Pretoria (AFP) – One of South Africa's most notorious mass murderers, Eugene de Kock, was granted parole on Friday after 20 years in jail, a decision that brought back painful memories of the crimes committed under apartheid rule.
"In the interest of nation-building and reconciliation I have decided to place Mr De Kock on parole," Correctional Services Minister Michael Masutha told a news briefing, adding that he had rejected parole to two other prominent convicted apartheid-era killers.
De Kock, dubbed "Prime Evil", was sentenced in 1996 to two life terms plus 212 years in prison for his activities as head of the infamous Vlakplaas police death squad targeting anti-apartheid activists.
The highly-decorated former colonel confessed to more than 100 acts of murder, torture and fraud before the Truth and Reconciliation Commission (TRC), which was established in 1995 and chaired by Archbishop Tutu to consider amnesty for those who confessed their crimes during apartheid.
De Kock was granted amnesty for most offences — including the 1982 bombing of the ANC's London offices — but was jailed for six murders found to have lacked direct political motivation.
Tutu welcomed his release saying it was a way of putting memories of apartheid behind.
"As human beings we have unique capacities to reconcile, to forgive, to move on and to love again," he said in a statement.
"While many may not welcome De Kock back into society with open arms, the fact that we have allowed for his return is to our collective credit, as people and as a nation."

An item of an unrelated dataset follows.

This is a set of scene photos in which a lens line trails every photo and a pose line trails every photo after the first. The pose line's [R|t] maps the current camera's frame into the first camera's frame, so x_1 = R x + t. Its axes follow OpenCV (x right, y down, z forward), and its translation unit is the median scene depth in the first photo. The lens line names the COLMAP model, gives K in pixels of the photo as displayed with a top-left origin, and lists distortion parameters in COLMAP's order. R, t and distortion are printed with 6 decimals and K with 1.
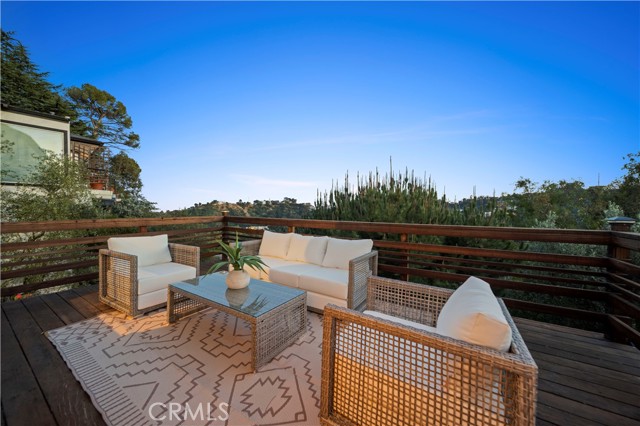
lens RADIAL K [[228.2, 0, 318.1], [0, 228.2, 211.5], [0, 0, 1]] dist [-0.004642, -0.000902]
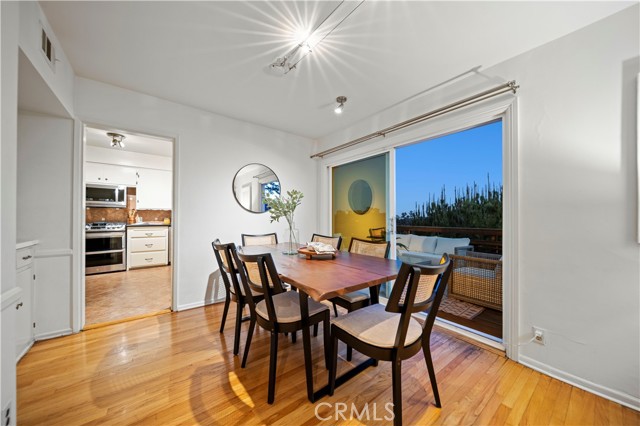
lens RADIAL K [[228.2, 0, 321.2], [0, 228.2, 215.0], [0, 0, 1]] dist [-0.004642, -0.000902]
pose [[0.939996, -0.006833, -0.341117, -0.168450], [-0.002605, 0.999627, -0.027204, 0.005383], [0.341175, 0.026460, 0.939627, -0.749509]]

Others, however, expressed outrage saying De Kock deserved no clemency.
"So many people don't have parents because of Eugene de Kock," wrote user Mulume Vizo on Twitter.
"I don’t think we should be undoing the process of punishment for apartheid crimes before we have completed actually doing them," Jane Quinn told Talk Radio 702.
The run-up to the parole decision rekindled bitter debate over the crimes of the former white-minority regime.
To some, De Kock's crimes of multiple murder, kidnapping and torture were too heinous for forgiveness, and his release was widely derided by South Africans on social media.
To others, the former police officer was a symbolic and repentant prisoner serving time as a scapegoat for countless perpetrators of apartheid evil who were never punished.
It's a point De Kock made in his court appeal of last year's parole denial.
"I am the only member of the South African Police Service that is serving a sentence for crimes which I had committed, as part of the National Party's attempt to uphold apartheid and fight the liberation movements.
"Not one of the previous Generals, or Ministers who were in Cabinet up to 1990 have been prosecuted at all," he wrote.
– Model prisoner –
De Kock has by all accounts been a model prisoner, engaging with the families of his victims and cooperating with the government in locating the dumped bodies of his victims.
He has made confessions before tribunals, written letters begging forgiveness and named top officials who gave him orders.
In announcing his decision, corrections minister Masutha noted the assistance De Kock had provided to the authorities and said he was also satisfied that the families of his victims had been consulted.
But walking a political tight-rope, he added that De Kock could return to jail if he failed to comply with the set conditions of his parole.
Masutha said De Kock had asked that the date of his release and the conditions of his parole should not be made public, to which the minister agreed.